- _Texte donné_:
┏━━
Des activités avec le cabinet Ricol Lasteyrie. Enfin, François Fillon a précisé qu'il avait aussi "fait partie du conseil de surveillance du cabinet Ricol Lasteyrie", spécialisé dans l'évaluation financière. Le président de ce cabinet, René Ricol, expert-comptable de profession, avait été nommé commissaire général à l'investissement en 2010 par Nicolas Sarkozy. Il était donc chargé, sous l'autorité de François Fillon, Premier ministre à l'époque, de gérer les 35 milliards d'euros de grand emprunt national destinés à relancer l'économie française. Et François Fillon l'avait élevé, en 2011, au grade de grand officier de la Légion d'honneur.

Selon Mediapart, le vainqueur de la primaire de la droite était toujours collaborateur de Ricol Lasteyrie au 1er février dernier, n'ayant jamais envoyé de lettre de démission. Il touche une rémunération annuelle estimée par René Ricol lui-même "entre 40.000 et 60.000 euros", et que Mediapart chiffre à 200.000 euros en quatre ans et demi. Des sommes "perçues par l'intermédiaire" de sa société de conseil, précise le site d'investigation. Et dont François Fillon n'avait jamais fait part jusqu'à lundi, alors que "les parlementaires sont tenus de déclarer scrupuleusement leurs liens d'intérêts et activités extérieures à leur mandat".
┗━━
- _Matériel fourni_:
┏━━
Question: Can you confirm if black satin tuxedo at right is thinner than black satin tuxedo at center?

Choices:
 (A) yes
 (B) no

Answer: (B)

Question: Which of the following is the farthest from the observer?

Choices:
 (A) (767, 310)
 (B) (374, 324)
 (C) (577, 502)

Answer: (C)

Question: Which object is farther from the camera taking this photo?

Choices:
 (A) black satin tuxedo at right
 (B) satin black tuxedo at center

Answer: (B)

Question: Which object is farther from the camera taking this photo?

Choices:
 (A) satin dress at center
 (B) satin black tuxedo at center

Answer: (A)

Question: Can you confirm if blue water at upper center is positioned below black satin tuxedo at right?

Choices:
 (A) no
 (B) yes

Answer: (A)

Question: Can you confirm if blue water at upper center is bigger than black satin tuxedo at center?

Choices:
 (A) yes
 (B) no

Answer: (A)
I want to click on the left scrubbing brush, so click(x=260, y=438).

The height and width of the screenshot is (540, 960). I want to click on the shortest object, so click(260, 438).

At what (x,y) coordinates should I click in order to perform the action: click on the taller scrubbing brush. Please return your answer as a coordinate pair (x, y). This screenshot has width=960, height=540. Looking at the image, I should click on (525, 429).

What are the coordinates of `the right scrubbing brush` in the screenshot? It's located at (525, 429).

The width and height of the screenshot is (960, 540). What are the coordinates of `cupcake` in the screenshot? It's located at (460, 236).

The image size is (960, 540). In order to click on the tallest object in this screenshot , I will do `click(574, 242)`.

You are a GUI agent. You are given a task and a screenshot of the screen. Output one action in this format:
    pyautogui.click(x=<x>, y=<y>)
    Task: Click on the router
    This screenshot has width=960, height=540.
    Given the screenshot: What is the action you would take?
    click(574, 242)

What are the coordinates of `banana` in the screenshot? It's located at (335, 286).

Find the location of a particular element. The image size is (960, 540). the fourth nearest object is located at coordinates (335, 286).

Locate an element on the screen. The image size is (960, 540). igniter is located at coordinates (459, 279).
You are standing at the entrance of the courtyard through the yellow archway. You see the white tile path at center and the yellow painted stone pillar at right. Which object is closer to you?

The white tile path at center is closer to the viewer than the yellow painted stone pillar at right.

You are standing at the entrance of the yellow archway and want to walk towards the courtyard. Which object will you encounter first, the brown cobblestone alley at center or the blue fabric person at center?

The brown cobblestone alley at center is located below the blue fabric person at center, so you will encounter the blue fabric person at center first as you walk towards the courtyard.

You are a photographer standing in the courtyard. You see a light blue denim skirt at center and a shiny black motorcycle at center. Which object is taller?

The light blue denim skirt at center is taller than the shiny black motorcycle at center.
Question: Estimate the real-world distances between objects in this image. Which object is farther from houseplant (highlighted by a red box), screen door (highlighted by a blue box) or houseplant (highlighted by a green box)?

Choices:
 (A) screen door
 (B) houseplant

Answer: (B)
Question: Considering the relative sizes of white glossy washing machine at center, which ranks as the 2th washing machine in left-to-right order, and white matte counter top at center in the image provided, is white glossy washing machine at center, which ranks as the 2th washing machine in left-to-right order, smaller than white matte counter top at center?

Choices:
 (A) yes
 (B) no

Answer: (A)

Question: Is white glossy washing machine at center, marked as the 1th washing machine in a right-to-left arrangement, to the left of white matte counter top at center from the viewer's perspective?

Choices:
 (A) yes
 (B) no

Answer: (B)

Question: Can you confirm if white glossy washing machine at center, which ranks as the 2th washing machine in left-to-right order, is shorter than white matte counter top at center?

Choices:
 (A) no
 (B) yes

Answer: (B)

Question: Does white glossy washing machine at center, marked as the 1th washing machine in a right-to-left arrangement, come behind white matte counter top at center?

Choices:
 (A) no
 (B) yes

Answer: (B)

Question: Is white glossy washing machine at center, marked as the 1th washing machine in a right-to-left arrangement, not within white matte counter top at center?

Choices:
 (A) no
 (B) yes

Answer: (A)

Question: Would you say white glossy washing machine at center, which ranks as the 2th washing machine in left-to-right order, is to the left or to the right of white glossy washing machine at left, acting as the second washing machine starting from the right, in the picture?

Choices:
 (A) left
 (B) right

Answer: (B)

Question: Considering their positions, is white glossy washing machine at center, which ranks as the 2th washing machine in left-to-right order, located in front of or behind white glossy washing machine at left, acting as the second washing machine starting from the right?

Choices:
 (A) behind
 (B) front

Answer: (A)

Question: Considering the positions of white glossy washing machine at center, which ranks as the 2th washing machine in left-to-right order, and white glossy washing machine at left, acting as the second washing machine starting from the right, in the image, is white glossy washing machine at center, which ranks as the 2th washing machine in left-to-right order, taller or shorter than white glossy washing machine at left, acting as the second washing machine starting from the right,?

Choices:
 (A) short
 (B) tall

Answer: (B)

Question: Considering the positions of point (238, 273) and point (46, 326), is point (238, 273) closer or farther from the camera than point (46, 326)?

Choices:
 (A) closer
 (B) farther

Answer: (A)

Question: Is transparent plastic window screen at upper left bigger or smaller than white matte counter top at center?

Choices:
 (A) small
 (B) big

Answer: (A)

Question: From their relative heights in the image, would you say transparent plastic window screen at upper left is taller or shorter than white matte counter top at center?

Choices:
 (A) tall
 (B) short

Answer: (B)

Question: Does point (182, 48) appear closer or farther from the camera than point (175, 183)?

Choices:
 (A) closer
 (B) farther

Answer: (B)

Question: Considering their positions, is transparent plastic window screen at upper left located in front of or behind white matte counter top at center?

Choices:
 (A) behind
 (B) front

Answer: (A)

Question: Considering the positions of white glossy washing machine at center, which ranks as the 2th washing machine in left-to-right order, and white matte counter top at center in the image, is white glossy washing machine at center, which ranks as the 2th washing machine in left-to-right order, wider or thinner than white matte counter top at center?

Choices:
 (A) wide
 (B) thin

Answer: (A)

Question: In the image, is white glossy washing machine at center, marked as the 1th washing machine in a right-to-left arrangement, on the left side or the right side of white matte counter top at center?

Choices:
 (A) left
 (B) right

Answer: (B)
┗━━
┏━━
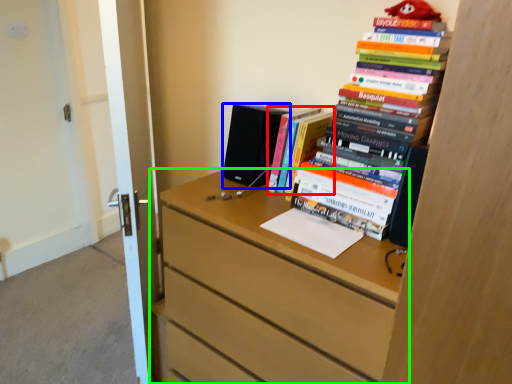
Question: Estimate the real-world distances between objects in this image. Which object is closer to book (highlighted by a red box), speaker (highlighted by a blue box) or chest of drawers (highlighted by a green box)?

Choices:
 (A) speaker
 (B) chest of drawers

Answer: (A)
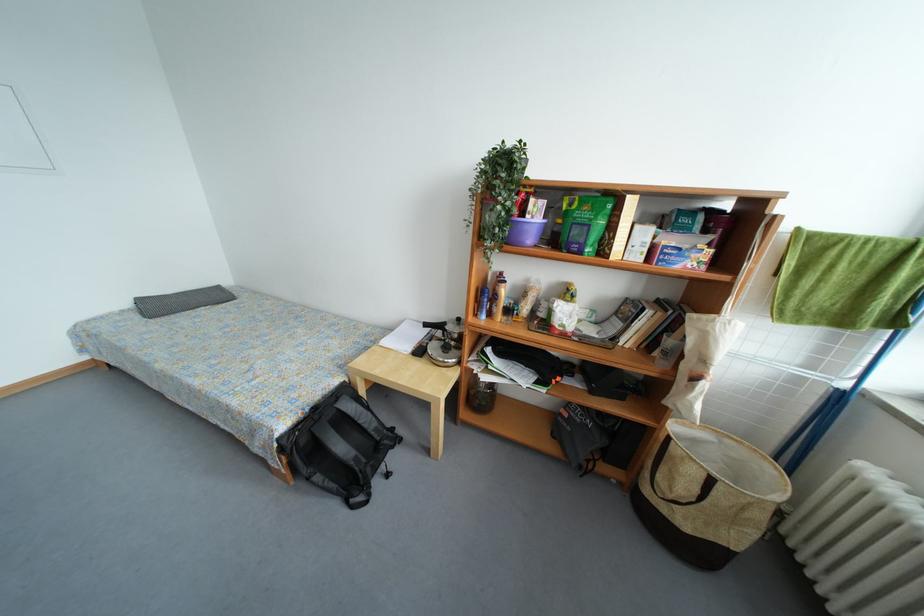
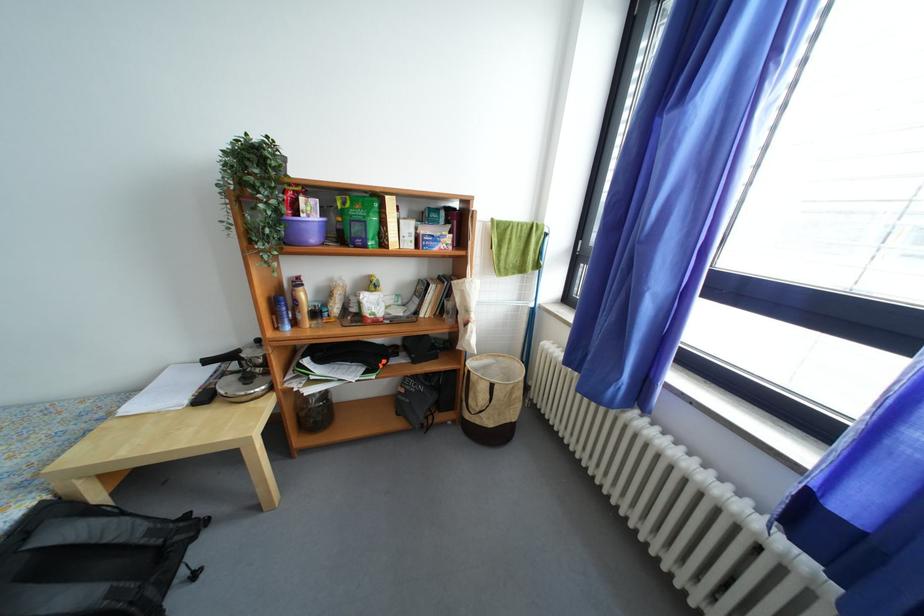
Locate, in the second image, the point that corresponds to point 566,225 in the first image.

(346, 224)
┗━━
- _Consigne_: Recopiez à l'identique le passage du texte sur le cabinet Ricol Lasteyrie qui commence par « Des activités avec » et se poursuit jusqu'à « la Légion d'honneur. ». Le matériel présenté ici n'intervient aucunement dans ce travail.

- _Réponse rédigée_:
Des activités avec le cabinet Ricol Lasteyrie. Enfin, François Fillon a précisé qu'il avait aussi "fait partie du conseil de surveillance du cabinet Ricol Lasteyrie", spécialisé dans l'évaluation financière. Le président de ce cabinet, René Ricol, expert-comptable de profession, avait été nommé commissaire général à l'investissement en 2010 par Nicolas Sarkozy. Il était donc chargé, sous l'autorité de François Fillon, Premier ministre à l'époque, de gérer les 35 milliards d'euros de grand emprunt national destinés à relancer l'économie française. Et François Fillon l'avait élevé, en 2011, au grade de grand officier de la Légion d'honneur.